In Partial Fulfillment of the Requirements for the Degree of
Master of Science
Will defend his thesis
The decreasing cost and increasing availability of DNA sequences has made vast amounts of genetic sequences available, hence making the process of annotation lag behind. Annotation of DNA sequences refers to the process in which various DNA sequences in a genome are identified and classified as a particular gene, binding site of important molecules such as transcription factor, promoter region of a gene, restriction enzyme recognition site, etc. Annotation is an ongoing process even for genomes which have already been annotated and for genomes which were unfinished at the time of last annotation.
In order to speed up the annotation process, computational analysis can be used in order to spot patterns in DNA sequences with statistically significant properties. The patterns detected using computational analysis may or may not have functional roles but such analysis can give a good set of patterns in the DNA sequences to the researches for further investigation, in order to speed up the annotation process.
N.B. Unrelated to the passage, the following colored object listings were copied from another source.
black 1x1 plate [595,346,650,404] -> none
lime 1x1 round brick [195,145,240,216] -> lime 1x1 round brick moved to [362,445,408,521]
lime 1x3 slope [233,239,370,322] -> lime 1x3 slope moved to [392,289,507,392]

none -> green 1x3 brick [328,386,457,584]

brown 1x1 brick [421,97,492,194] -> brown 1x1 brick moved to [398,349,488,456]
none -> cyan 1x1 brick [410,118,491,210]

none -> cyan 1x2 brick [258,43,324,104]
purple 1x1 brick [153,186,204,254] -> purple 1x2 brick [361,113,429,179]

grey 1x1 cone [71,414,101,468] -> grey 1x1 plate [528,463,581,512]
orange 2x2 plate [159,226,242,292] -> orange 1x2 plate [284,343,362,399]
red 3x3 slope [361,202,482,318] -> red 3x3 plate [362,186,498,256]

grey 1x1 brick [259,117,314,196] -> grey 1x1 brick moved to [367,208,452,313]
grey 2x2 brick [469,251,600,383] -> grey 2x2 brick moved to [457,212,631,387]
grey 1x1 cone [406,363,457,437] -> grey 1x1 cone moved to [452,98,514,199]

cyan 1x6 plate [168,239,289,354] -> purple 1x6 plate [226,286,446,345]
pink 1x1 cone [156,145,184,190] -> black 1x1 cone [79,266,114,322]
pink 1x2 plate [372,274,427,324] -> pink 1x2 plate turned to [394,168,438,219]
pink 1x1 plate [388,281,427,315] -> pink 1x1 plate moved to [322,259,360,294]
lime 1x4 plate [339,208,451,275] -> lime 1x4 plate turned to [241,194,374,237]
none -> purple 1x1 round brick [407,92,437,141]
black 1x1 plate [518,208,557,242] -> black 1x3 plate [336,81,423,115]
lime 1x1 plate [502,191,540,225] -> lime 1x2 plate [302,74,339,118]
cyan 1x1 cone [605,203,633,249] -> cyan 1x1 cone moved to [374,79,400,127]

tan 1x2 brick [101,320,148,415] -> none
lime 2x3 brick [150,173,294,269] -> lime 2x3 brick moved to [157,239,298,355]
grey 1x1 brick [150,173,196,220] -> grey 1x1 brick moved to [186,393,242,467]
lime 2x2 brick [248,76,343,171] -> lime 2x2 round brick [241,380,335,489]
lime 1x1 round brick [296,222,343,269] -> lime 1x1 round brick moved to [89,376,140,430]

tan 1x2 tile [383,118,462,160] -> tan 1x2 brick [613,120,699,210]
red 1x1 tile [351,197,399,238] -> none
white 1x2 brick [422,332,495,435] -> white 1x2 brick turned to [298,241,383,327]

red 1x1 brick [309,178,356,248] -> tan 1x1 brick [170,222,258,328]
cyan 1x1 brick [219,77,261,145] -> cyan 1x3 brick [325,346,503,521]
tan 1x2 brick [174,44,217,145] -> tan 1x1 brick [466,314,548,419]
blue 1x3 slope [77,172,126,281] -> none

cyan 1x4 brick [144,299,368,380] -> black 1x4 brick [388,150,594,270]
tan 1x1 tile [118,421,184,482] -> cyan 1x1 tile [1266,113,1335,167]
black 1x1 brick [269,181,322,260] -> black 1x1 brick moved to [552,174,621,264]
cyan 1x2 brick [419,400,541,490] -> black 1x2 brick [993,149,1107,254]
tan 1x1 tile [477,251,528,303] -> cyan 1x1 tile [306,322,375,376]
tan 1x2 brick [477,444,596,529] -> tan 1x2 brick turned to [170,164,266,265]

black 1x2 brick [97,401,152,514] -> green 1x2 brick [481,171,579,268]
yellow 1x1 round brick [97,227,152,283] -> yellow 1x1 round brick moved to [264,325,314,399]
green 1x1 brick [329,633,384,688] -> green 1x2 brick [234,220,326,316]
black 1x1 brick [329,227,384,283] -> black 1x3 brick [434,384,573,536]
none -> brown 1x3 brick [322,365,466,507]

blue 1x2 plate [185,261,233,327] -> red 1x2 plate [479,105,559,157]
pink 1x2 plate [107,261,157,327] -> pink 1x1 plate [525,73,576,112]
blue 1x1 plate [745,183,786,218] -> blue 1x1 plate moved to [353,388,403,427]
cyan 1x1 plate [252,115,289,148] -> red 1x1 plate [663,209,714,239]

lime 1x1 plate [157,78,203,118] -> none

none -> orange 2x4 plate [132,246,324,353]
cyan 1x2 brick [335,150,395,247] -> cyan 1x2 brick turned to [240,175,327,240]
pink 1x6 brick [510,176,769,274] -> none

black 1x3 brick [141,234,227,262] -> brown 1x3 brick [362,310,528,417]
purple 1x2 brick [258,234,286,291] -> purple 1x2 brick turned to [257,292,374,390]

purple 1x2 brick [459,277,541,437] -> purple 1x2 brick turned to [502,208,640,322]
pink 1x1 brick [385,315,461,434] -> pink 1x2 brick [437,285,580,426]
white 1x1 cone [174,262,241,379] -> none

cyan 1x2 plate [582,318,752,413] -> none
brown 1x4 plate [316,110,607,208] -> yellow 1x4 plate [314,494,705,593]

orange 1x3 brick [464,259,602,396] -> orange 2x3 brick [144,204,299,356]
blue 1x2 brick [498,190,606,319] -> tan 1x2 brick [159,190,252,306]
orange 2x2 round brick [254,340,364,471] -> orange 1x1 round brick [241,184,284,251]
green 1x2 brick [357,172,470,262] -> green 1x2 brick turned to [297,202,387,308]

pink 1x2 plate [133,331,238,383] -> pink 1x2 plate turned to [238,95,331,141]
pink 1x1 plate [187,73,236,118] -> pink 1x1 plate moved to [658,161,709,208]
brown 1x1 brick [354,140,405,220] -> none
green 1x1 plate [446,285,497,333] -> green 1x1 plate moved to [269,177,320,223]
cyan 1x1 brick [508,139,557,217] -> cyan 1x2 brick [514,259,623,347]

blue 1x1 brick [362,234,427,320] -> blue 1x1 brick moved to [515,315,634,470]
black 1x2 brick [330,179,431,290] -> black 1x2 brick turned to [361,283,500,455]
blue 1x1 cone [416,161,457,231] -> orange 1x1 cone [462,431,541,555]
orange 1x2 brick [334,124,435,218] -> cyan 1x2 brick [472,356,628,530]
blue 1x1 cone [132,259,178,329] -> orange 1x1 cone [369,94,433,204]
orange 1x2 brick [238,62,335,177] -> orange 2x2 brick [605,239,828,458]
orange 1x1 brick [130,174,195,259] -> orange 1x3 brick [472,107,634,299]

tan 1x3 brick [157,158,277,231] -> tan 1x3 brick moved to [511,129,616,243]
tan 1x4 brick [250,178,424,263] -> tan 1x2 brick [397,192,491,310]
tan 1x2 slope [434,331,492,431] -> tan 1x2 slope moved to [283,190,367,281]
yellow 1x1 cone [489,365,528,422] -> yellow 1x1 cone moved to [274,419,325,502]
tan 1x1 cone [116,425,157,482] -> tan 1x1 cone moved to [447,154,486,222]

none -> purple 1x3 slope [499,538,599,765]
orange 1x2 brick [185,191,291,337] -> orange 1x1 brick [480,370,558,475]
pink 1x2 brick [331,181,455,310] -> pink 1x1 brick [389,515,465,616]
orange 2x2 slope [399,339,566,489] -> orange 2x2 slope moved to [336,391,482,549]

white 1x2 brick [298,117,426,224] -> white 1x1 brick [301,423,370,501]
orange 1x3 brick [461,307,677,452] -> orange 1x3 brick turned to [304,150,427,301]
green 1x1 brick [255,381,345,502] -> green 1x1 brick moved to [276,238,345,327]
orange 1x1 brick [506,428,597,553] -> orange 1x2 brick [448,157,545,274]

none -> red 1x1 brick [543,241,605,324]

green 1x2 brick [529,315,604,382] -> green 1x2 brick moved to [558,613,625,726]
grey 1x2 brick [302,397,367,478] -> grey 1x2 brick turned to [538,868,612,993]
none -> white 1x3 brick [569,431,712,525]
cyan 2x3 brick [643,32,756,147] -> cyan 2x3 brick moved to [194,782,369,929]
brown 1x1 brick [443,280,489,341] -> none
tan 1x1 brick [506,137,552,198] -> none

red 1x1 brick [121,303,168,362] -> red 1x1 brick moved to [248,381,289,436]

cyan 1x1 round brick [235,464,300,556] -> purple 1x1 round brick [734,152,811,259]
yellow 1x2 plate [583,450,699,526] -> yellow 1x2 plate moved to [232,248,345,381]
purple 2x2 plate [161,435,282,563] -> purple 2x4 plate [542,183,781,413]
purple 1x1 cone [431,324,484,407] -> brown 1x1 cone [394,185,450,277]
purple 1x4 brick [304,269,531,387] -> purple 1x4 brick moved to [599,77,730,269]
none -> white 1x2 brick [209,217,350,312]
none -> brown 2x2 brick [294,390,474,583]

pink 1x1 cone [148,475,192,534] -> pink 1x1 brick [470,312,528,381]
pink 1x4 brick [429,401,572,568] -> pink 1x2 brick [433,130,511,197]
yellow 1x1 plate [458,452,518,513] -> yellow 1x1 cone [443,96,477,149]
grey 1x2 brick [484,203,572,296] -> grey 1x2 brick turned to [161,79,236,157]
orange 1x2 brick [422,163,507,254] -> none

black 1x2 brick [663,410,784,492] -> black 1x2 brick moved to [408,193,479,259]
In our work, we have developed an algorithm to efficiently encode patterns with gaps in a DNA sequence to facilitate the enumeration of all such patterns and have used this enumeration to detect some well known patterns whose prevalence or rarity suggested their possibility of having functional roles. This encoding can have other applications in the development sequence analysis tools.
The algorithm along with supporting statistical analysis successfully detected some well known patterns, hence demonstrating the usefulness of the scheme which encodes patterns with gaps while enumerating all patterns in a genome as per user’s pattern space criteria. The results produced include several examples of possibly important patterns. We present results on Escherichia coli and Vibrio Cholerae. We found Rho binding factor utilization site to be the top pattern in a targeted search for similar patterns while an exhaustive search revealed the site to be in the top 1/3.2 million most numerous patterns. All the rarest patterns encoded in Escherichia coli have tetramer ‘CTAG’, which is well known to be rare in Escherichia coli.